The recent chemical spill in West Virginia has green groups clamoring for more regulation, including expansion of Environmental Protection Agency power under the Toxic Substances Control Act. Early on, however, Democratic Senator Barbara Boxer of California rightly told the press, “We can fix this now” using existing laws rather than passing new ones.
Boxer’s strong opposition to the current TSCA reform bill (S. 1009) may explain her position. Republican Senator David Vitter of Louisiana and Democratic Senator Frank Lautenberg of New Jersey introduced this legislation just weeks before Sen. Lautenberg passed away this past spring. It appears that Boxer does not want this compromise bill—pushed by both EDF and industry—to gain any momentum from the chemical spill. Whatever her motivations, Boxer is right that there’s no need for a massive expansion of chemical regulations or TSCA to address this accident and related local emergency planning failures. She is, however, cosponsoring the Chemical Safety and Drinking Water Protection Act of 2014 (S. 1961) along with West Virginia’s Democratic Senators Joe Manchin and Jay Rockefeller, which would mandate more tank inspections. On Tuesday, the Senate Environment and Public Works Committee held a hearing on the topic.
In a nutshell, here’s what happened in West Virginia: On January 9, the local government discovered that one of Freedom Industries chemical tanks at the Charleston, West Virginia-based Etowah River Terminal was leaking a chemical mixture called Crude MCHM (composed mostly of a chemical called 4-Methylcyclohexanemethanol) that was blended with a small portion of a chemical called PPH. The tank had released an estimated 10,000 gallons of the chemical, which entered a nearby waterway that leads down to the intake point for the city’s local water supply facility, located 1.5 miles down the river. After traveling down the river, the chemical reached the intake port for the community’s water supply facility and then was piped out to residences before water officials knew what happened. As soon as they learned about the spill, local officials quickly issued water advisories and provided bottled water to the community. Thanks to their swift action, there were no serious illnesses among a population of 300,000 people, but a number people suffered short-term health effects such as skin and eye irritations.

───

Task objective »
Repeat word for word the part of the West Virginia chemical spill text starting with "The recent chemical" and going on through "passing new ones.". The material that comes next is from a separate source.

Provided material »
───

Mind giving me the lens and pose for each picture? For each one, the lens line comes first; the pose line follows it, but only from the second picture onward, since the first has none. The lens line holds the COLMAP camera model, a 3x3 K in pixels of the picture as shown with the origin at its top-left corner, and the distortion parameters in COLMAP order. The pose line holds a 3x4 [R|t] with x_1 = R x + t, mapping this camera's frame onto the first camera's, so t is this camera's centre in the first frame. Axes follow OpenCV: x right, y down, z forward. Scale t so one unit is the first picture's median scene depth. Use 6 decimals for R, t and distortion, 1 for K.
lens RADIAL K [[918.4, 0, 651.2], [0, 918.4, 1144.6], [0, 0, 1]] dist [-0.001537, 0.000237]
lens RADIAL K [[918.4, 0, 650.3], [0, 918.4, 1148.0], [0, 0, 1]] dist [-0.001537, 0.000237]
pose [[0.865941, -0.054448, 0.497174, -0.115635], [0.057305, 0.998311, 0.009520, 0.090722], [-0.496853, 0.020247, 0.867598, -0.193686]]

───

Output for this exercise »
The recent chemical spill in West Virginia has green groups clamoring for more regulation, including expansion of Environmental Protection Agency power under the Toxic Substances Control Act. Early on, however, Democratic Senator Barbara Boxer of California rightly told the press, “We can fix this now” using existing laws rather than passing new ones.